What the task asks | Look through the lines below and extract any with the word "approximately".

Dataset records |
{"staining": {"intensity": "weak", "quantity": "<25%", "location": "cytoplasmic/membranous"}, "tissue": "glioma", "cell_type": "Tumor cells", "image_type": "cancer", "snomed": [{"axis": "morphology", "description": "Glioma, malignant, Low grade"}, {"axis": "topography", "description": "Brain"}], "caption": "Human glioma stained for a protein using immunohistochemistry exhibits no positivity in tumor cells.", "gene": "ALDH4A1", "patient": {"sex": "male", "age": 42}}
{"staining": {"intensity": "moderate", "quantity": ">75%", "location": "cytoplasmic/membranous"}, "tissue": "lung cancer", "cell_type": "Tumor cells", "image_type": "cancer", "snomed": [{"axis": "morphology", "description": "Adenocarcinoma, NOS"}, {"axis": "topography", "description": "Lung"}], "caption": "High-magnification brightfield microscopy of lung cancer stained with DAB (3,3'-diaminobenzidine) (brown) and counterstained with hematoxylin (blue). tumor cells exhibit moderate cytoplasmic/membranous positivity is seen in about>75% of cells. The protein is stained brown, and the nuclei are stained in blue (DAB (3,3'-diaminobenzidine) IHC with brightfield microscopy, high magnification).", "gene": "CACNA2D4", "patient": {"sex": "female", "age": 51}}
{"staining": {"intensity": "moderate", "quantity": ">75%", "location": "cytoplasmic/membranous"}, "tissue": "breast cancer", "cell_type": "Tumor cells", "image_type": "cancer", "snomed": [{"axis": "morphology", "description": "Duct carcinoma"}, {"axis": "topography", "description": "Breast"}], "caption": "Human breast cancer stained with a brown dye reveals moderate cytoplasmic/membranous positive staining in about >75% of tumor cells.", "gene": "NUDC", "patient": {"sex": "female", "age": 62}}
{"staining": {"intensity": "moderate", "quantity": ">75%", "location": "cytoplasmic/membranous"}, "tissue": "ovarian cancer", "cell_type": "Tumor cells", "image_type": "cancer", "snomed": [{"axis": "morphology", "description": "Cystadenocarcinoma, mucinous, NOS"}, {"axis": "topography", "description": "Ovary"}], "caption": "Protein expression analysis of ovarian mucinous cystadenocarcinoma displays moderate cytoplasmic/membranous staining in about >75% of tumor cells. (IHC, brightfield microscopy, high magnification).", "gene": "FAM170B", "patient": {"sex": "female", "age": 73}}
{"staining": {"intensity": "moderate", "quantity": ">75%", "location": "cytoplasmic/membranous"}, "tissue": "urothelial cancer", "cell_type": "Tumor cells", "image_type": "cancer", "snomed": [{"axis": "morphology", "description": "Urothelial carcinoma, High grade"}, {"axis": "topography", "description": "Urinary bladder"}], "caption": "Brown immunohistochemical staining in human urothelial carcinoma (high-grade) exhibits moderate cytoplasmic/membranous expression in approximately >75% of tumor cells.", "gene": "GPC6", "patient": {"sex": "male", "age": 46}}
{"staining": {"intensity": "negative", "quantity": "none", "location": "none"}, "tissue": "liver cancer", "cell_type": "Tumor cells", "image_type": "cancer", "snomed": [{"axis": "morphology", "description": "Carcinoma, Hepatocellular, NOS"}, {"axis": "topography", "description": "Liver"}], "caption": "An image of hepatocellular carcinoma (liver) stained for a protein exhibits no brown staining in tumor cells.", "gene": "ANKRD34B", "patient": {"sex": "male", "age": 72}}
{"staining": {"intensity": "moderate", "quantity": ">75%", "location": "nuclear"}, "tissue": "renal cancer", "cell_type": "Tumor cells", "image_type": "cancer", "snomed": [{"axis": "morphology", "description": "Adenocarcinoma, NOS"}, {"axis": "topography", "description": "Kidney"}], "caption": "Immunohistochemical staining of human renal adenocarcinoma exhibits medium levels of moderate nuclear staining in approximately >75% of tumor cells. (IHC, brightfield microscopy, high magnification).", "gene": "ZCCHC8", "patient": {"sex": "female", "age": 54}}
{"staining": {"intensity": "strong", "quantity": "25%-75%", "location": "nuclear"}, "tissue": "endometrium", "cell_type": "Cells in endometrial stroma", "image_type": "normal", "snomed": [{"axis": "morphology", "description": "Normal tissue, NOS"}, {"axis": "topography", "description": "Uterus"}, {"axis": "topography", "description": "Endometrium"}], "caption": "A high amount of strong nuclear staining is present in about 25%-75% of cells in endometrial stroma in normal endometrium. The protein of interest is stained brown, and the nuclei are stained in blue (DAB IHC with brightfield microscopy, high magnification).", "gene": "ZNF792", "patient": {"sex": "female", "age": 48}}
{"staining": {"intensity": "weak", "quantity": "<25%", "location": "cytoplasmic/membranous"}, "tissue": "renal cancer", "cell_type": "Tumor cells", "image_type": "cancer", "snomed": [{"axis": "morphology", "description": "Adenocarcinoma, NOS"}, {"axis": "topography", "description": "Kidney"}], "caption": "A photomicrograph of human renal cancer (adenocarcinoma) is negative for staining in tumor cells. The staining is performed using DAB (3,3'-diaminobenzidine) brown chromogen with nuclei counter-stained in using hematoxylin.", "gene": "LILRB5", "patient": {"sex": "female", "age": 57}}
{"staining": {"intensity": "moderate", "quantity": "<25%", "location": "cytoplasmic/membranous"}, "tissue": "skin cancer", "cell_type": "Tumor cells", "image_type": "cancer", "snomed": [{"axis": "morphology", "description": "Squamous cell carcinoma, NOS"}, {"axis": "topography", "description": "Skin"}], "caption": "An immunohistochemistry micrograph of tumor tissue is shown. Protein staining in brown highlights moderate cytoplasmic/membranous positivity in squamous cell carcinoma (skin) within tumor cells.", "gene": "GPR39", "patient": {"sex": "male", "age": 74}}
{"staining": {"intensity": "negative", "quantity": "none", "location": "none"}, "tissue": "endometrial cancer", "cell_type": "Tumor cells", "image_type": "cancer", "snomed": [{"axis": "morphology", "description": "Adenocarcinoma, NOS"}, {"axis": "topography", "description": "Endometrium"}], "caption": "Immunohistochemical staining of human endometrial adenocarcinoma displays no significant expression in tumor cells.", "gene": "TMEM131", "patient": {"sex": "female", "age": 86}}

Your solution |
{"staining": {"intensity": "moderate", "quantity": ">75%", "location": "cytoplasmic/membranous"}, "tissue": "urothelial cancer", "cell_type": "Tumor cells", "image_type": "cancer", "snomed": [{"axis": "morphology", "description": "Urothelial carcinoma, High grade"}, {"axis": "topography", "description": "Urinary bladder"}], "caption": "Brown immunohistochemical staining in human urothelial carcinoma (high-grade) exhibits moderate cytoplasmic/membranous expression in approximately >75% of tumor cells.", "gene": "GPC6", "patient": {"sex": "male", "age": 46}}
{"staining": {"intensity": "moderate", "quantity": ">75%", "location": "nuclear"}, "tissue": "renal cancer", "cell_type": "Tumor cells", "image_type": "cancer", "snomed": [{"axis": "morphology", "description": "Adenocarcinoma, NOS"}, {"axis": "topography", "description": "Kidney"}], "caption": "Immunohistochemical staining of human renal adenocarcinoma exhibits medium levels of moderate nuclear staining in approximately >75% of tumor cells. (IHC, brightfield microscopy, high magnification).", "gene": "ZCCHC8", "patient": {"sex": "female", "age": 54}}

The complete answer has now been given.